"MODERN MERCHANDISING BEGINS WITH A MODERN STORE"
THE KAWNEER COMPANY. Machines for Selling. Niles, Michigan: Kawneer Company, circa 1948. Large, oblong folio (18 by 24 inches), original blue paper wrappers, original morocco portfolio with snap tab. $2500.
First edition of this early guide to modernist architecture and design for retail, profusely illustrated with drawings and diagrams.
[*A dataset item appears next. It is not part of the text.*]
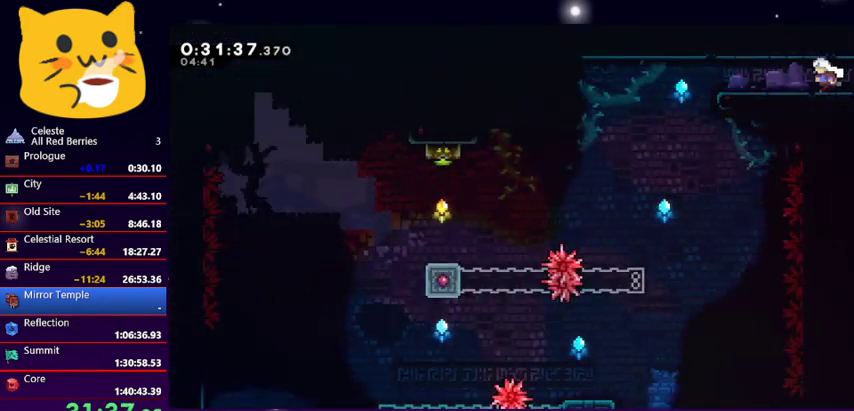
{"keys": ["left"], "events": [[133, "left", "down"], [200, "dash", "down"], [433, "dash", "up"]]}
"In the early 1940s, the Kawneer storefront company invited architects Ketchum, Gina & Sharp to remodel a full block of old commercial buildings along main street in Niles, Michigan, home of the company's plant; this new architectural firm was not ashamed to incorporate bold graphics. Store after store received the open-front treatment in the firms 1944 proposal… Most of the storefront designs suggested a first story composed entirely of glass, with either a side wall or ceiling plane projecting beyond this glazing, like freestanding panels, out over the sidewalk. Free-floating display cases, some as low as coffee tables, rested in the void between the sidewalk and entrance. New wall sign lettering, significantly larger than the old and displaying great variety from business to business, announced the purpose of this design approach: to be accessible, appealing, and profitable. These were machines for selling, as the Kawneer ads for that year trumpeted. In 1948, Ketchum had produced enough work to publish a book that included his many drawings for proposed stores that emphasized large, recessed lobbies and angled sign panels… Ketchum's storefront designs, including his love for creative lettering and graphics carefully integrated with the design whole… enjoyed constant media exposure" (Treu, Signs, Streets, and Storefronts: A History of Architecture and Graphics Along America's Commercial Corridors, 165). Machines for Selling includes tabbed sections on Drugs, Foods, Jewelry, Furniture, Hardware and Appliances, Women's Apparel, Men's Clothing, Shoes, Variety Stores, Restaurants, Service Stores, Sporting Goods, Theatres, Flowers, and Candies. Stamp of the Buffalo Plate & Window Glass Corp on front wrapper.
Interior fine, mild toning and wear to fragile paper wrappers, wrappers separating from original portfolio; portfolio with rubbing and soiling. An extremely good copy.